_What is required_. Below is a set of records; reproduce them exactly without their pictures.

_Entries supplied_.
BEGIN

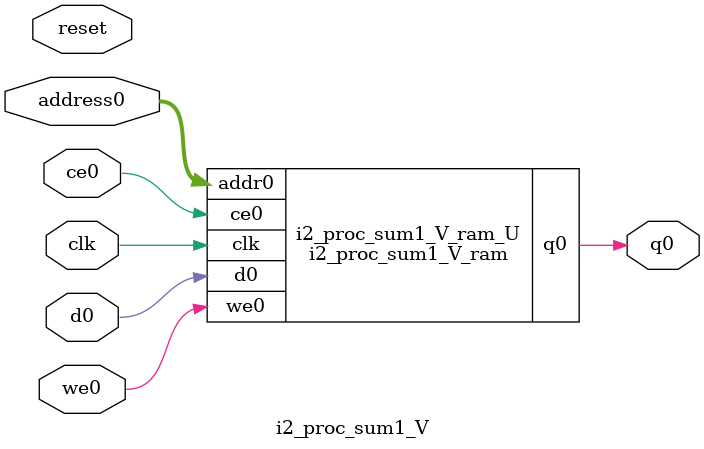
<source format=v>
`timescale 1 ns / 1 ps
module i2_proc_sum1_V_ram (addr0, ce0, d0, we0, q0,  clk);

parameter DWIDTH = 1;
parameter AWIDTH = 8;
parameter MEM_SIZE = 156;

input[AWIDTH-1:0] addr0;
input ce0;
input[DWIDTH-1:0] d0;
input we0;
output reg[DWIDTH-1:0] q0;
input clk;

(* ram_style = "distributed" *)reg [DWIDTH-1:0] ram[0:MEM_SIZE-1];




always @(posedge clk)  
begin 
    if (ce0) begin
        if (we0) 
            ram[addr0] <= d0; 
        q0 <= ram[addr0];
    end
end


endmodule

`timescale 1 ns / 1 ps
module i2_proc_sum1_V(
    reset,
    clk,
    address0,
    ce0,
    we0,
    d0,
    q0);

parameter DataWidth = 32'd1;
parameter AddressRange = 32'd156;
parameter AddressWidth = 32'd8;
input reset;
input clk;
input[AddressWidth - 1:0] address0;
input ce0;
input we0;
input[DataWidth - 1:0] d0;
output[DataWidth - 1:0] q0;



i2_proc_sum1_V_ram i2_proc_sum1_V_ram_U(
    .clk( clk ),
    .addr0( address0 ),
    .ce0( ce0 ),
    .we0( we0 ),
    .d0( d0 ),
    .q0( q0 ));

endmodule


</source>
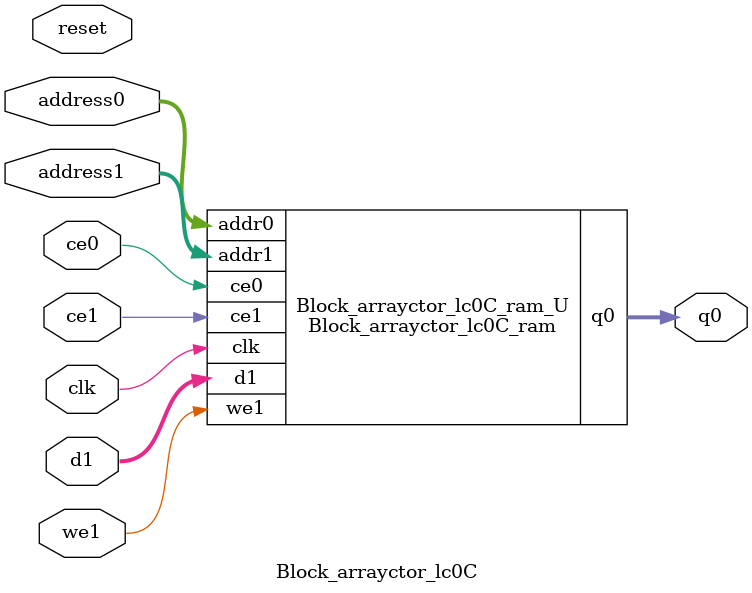
<source format=v>
`timescale 1 ns / 1 ps
module Block_arrayctor_lc0C_ram (addr0, ce0, q0, addr1, ce1, d1, we1,  clk);

parameter DWIDTH = 5;
parameter AWIDTH = 5;
parameter MEM_SIZE = 32;

input[AWIDTH-1:0] addr0;
input ce0;
output reg[DWIDTH-1:0] q0;
input[AWIDTH-1:0] addr1;
input ce1;
input[DWIDTH-1:0] d1;
input we1;
input clk;

(* ram_style = "distributed" *)reg [DWIDTH-1:0] ram[0:MEM_SIZE-1];




always @(posedge clk)  
begin 
    if (ce0) begin
        q0 <= ram[addr0];
    end
end


always @(posedge clk)  
begin 
    if (ce1) begin
        if (we1) 
            ram[addr1] <= d1; 
    end
end


endmodule

`timescale 1 ns / 1 ps
module Block_arrayctor_lc0C(
    reset,
    clk,
    address0,
    ce0,
    q0,
    address1,
    ce1,
    we1,
    d1);

parameter DataWidth = 32'd5;
parameter AddressRange = 32'd32;
parameter AddressWidth = 32'd5;
input reset;
input clk;
input[AddressWidth - 1:0] address0;
input ce0;
output[DataWidth - 1:0] q0;
input[AddressWidth - 1:0] address1;
input ce1;
input we1;
input[DataWidth - 1:0] d1;



Block_arrayctor_lc0C_ram Block_arrayctor_lc0C_ram_U(
    .clk( clk ),
    .addr0( address0 ),
    .ce0( ce0 ),
    .q0( q0 ),
    .addr1( address1 ),
    .ce1( ce1 ),
    .we1( we1 ),
    .d1( d1 ));

endmodule


</source>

END

_Response box_.
<source format=v>
`timescale 1 ns / 1 ps
module i2_proc_sum1_V_ram (addr0, ce0, d0, we0, q0,  clk);

parameter DWIDTH = 1;
parameter AWIDTH = 8;
parameter MEM_SIZE = 156;

input[AWIDTH-1:0] addr0;
input ce0;
input[DWIDTH-1:0] d0;
input we0;
output reg[DWIDTH-1:0] q0;
input clk;

(* ram_style = "distributed" *)reg [DWIDTH-1:0] ram[0:MEM_SIZE-1];




always @(posedge clk)  
begin 
    if (ce0) begin
        if (we0) 
            ram[addr0] <= d0; 
        q0 <= ram[addr0];
    end
end


endmodule

`timescale 1 ns / 1 ps
module i2_proc_sum1_V(
    reset,
    clk,
    address0,
    ce0,
    we0,
    d0,
    q0);

parameter DataWidth = 32'd1;
parameter AddressRange = 32'd156;
parameter AddressWidth = 32'd8;
input reset;
input clk;
input[AddressWidth - 1:0] address0;
input ce0;
input we0;
input[DataWidth - 1:0] d0;
output[DataWidth - 1:0] q0;



i2_proc_sum1_V_ram i2_proc_sum1_V_ram_U(
    .clk( clk ),
    .addr0( address0 ),
    .ce0( ce0 ),
    .we0( we0 ),
    .d0( d0 ),
    .q0( q0 ));

endmodule


</source>
<source format=v>
`timescale 1 ns / 1 ps
module Block_arrayctor_lc0C_ram (addr0, ce0, q0, addr1, ce1, d1, we1,  clk);

parameter DWIDTH = 5;
parameter AWIDTH = 5;
parameter MEM_SIZE = 32;

input[AWIDTH-1:0] addr0;
input ce0;
output reg[DWIDTH-1:0] q0;
input[AWIDTH-1:0] addr1;
input ce1;
input[DWIDTH-1:0] d1;
input we1;
input clk;

(* ram_style = "distributed" *)reg [DWIDTH-1:0] ram[0:MEM_SIZE-1];




always @(posedge clk)  
begin 
    if (ce0) begin
        q0 <= ram[addr0];
    end
end


always @(posedge clk)  
begin 
    if (ce1) begin
        if (we1) 
            ram[addr1] <= d1; 
    end
end


endmodule

`timescale 1 ns / 1 ps
module Block_arrayctor_lc0C(
    reset,
    clk,
    address0,
    ce0,
    q0,
    address1,
    ce1,
    we1,
    d1);

parameter DataWidth = 32'd5;
parameter AddressRange = 32'd32;
parameter AddressWidth = 32'd5;
input reset;
input clk;
input[AddressWidth - 1:0] address0;
input ce0;
output[DataWidth - 1:0] q0;
input[AddressWidth - 1:0] address1;
input ce1;
input we1;
input[DataWidth - 1:0] d1;



Block_arrayctor_lc0C_ram Block_arrayctor_lc0C_ram_U(
    .clk( clk ),
    .addr0( address0 ),
    .ce0( ce0 ),
    .q0( q0 ),
    .addr1( address1 ),
    .ce1( ce1 ),
    .we1( we1 ),
    .d1( d1 ));

endmodule


</source>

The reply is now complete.